境内周囲には木々が茂り、社殿左側には沢山の末社が纏められている。無形民俗文化財指定の「知形囃子」が奉納される神社として知られている。
社号標 境内の様子 鳥居の形式は明神鳥居
例祭では、享保年間から氏子により始められたと伝わる、無形民俗文化財指定・知形囃子が奏されている。
知形囃子(昭和三十七年十二月二十五日指定)
享保九年(1794年)頃知形神社の氏子により受け継がれたものである。毎年七月十五日夏祭りに十一の廊を神輿の渡御の先導になって奏でられたもので知形の囃子、馬鹿囃子、街道下り三曲よりなっている。秩父囃子の源流といわれ、よく似ている
拝 殿
拝殿に向かって左側に境内社がある。
左手前から八坂神社、諏訪神社、琴平宮、雷電神社、見目神社、(?)、手長神社、稲荷神社、八幡神社、荒川神社、金山神社、天満宮、愛宕神社。

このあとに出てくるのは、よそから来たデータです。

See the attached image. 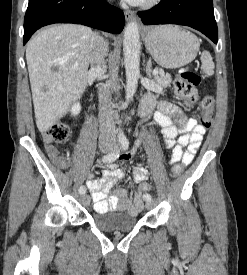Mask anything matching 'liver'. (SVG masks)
I'll return each instance as SVG.
<instances>
[{
	"label": "liver",
	"instance_id": "1",
	"mask_svg": "<svg viewBox=\"0 0 247 275\" xmlns=\"http://www.w3.org/2000/svg\"><path fill=\"white\" fill-rule=\"evenodd\" d=\"M92 30L83 25H52L27 44L26 61L36 125L49 130L81 98L87 84Z\"/></svg>",
	"mask_w": 247,
	"mask_h": 275
}]
</instances>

また反対側には御神木の幹に2つ石祠があったが、カメラの容量の関係で撮影できなかった。
歴史学者、民俗学者で有名な柳田國男の著書「定本 柳田國男集」によると、「ちかた」とは、門神、門を守護する神のことであるという。古語拾遺に「豊磐間戸命・櫛磐間戸命の二柱の神をして、殿門を守衛らしむ。是並、太玉命の子也」とある。深谷市本住町に鎮座する富士浅間神社、旧名智形神社の祭神(配祀)が天太玉命であるというのは、このことと関連するのだろう。また天太玉命は、主神の瓊瓊杵命が天降ったときの伴の五柱の神の一柱でもある。
川本町田中の地は、東西に熊谷と秩父、南北に深谷と嵐山を結び、さらに荒川水流を臨む交通の要所という。この地に知形神社が鎮座しているということは、何か深い意味があることなのだろうが現状それ以上は不明だ。